══ Data extracts
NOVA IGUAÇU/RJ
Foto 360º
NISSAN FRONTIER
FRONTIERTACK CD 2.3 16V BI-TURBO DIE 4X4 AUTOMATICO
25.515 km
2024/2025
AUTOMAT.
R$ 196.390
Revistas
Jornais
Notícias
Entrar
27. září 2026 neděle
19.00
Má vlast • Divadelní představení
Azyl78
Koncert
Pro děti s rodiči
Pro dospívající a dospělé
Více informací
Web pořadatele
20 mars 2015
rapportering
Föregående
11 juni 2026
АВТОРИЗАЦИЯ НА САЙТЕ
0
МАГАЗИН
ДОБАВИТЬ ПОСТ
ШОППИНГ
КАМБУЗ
════
══ Data extracts
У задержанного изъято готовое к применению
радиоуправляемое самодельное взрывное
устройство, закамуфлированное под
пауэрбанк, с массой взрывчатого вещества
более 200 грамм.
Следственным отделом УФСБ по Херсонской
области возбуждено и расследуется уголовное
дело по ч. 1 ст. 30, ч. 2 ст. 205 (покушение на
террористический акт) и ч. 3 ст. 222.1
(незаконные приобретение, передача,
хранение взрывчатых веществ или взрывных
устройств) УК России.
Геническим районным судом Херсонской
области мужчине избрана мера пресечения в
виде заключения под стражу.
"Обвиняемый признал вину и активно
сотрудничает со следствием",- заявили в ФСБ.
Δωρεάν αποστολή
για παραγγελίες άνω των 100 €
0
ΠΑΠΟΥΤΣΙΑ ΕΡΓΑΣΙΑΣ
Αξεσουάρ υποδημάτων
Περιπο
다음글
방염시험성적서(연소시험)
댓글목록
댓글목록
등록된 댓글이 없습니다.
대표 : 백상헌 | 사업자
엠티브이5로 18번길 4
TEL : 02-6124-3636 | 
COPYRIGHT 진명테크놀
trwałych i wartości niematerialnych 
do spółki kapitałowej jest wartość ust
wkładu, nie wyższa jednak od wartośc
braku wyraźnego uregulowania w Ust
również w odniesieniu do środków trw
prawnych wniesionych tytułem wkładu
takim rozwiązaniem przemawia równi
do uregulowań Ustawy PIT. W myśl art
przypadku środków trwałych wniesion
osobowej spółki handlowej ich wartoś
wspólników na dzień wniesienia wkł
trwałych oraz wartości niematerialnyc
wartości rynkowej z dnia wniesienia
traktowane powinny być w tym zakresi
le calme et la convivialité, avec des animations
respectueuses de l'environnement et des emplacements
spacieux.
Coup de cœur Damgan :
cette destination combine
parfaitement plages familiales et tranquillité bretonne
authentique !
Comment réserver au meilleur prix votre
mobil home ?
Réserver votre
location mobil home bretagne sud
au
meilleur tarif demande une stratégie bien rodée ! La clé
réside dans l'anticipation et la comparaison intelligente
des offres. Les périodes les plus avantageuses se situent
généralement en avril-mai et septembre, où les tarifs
════
══ Data extracts
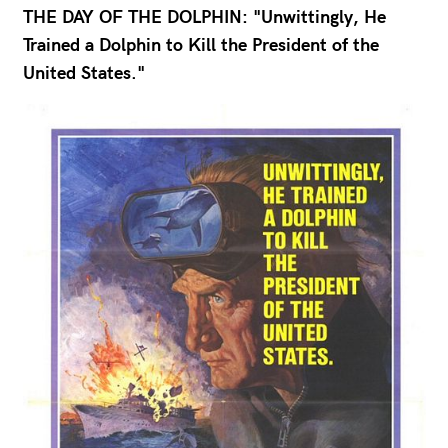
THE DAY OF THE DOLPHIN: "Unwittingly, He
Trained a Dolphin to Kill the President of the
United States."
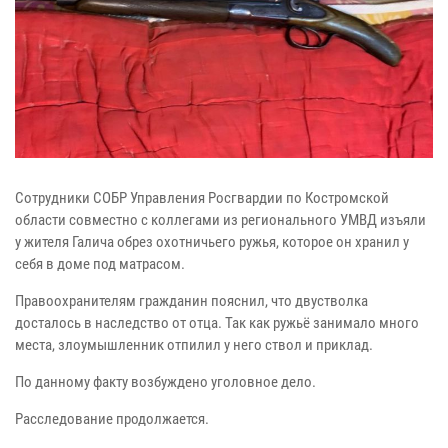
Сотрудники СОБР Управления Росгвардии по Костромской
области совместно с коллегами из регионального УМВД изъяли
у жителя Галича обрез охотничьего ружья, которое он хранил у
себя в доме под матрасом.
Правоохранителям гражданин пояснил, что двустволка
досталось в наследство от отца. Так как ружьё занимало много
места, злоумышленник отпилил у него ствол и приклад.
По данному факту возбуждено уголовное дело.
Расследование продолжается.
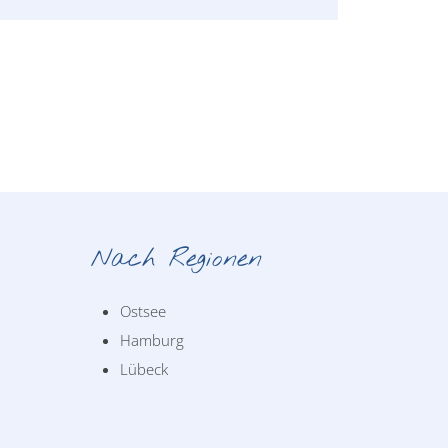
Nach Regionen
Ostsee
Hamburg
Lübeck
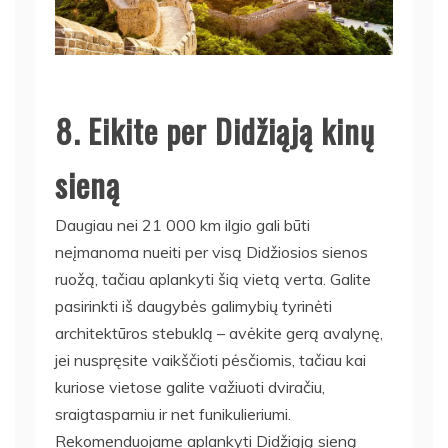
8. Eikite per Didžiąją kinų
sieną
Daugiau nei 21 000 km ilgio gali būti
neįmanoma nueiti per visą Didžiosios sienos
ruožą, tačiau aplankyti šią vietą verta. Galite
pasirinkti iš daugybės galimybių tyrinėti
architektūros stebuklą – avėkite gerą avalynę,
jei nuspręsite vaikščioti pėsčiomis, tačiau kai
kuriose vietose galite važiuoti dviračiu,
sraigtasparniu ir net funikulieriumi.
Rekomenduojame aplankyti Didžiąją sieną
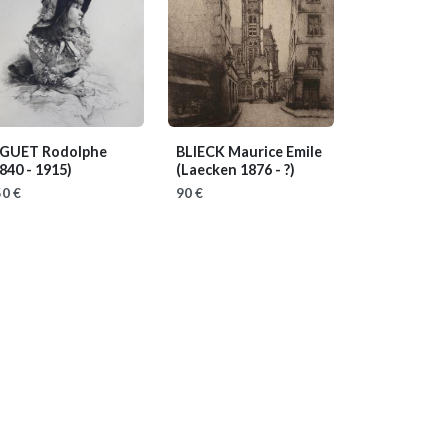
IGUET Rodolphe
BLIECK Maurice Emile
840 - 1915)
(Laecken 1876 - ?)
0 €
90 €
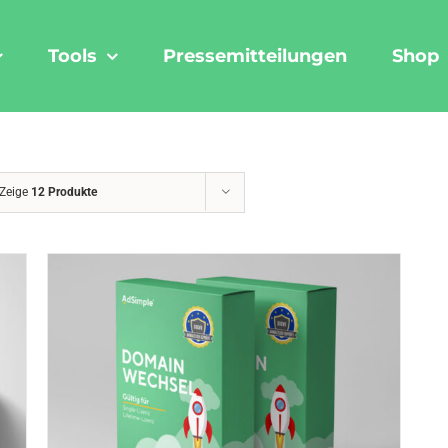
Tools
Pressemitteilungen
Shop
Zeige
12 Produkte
════
**Problem description**
From the records above, transcribe exactly the lines starting at the one containing "у жителя Галича" and ending at the one containing "12 Produkte". Skip the pictures.

**Output of the exercise**
у жителя Галича обрез охотничьего ружья, которое он хранил у
себя в доме под матрасом.
Правоохранителям гражданин пояснил, что двустволка
досталось в наследство от отца. Так как ружьё занимало много
места, злоумышленник отпилил у него ствол и приклад.
По данному факту возбуждено уголовное дело.
Расследование продолжается.
Nach Regionen
Ostsee
Hamburg
Lübeck
8. Eikite per Didžiąją kinų
sieną
Daugiau nei 21 000 km ilgio gali būti
neįmanoma nueiti per visą Didžiosios sienos
ruožą, tačiau aplankyti šią vietą verta. Galite
pasirinkti iš daugybės galimybių tyrinėti
architektūros stebuklą – avėkite gerą avalynę,
jei nuspręsite vaikščioti pėsčiomis, tačiau kai
kuriose vietose galite važiuoti dviračiu,
sraigtasparniu ir net funikulieriumi.
Rekomenduojame aplankyti Didžiąją sieną
IGUET Rodolphe
BLIECK Maurice Emile
840 - 1915)
(Laecken 1876 - ?)
0 €
90 €
Tools
Pressemitteilungen
Shop
Zeige
12 Produkte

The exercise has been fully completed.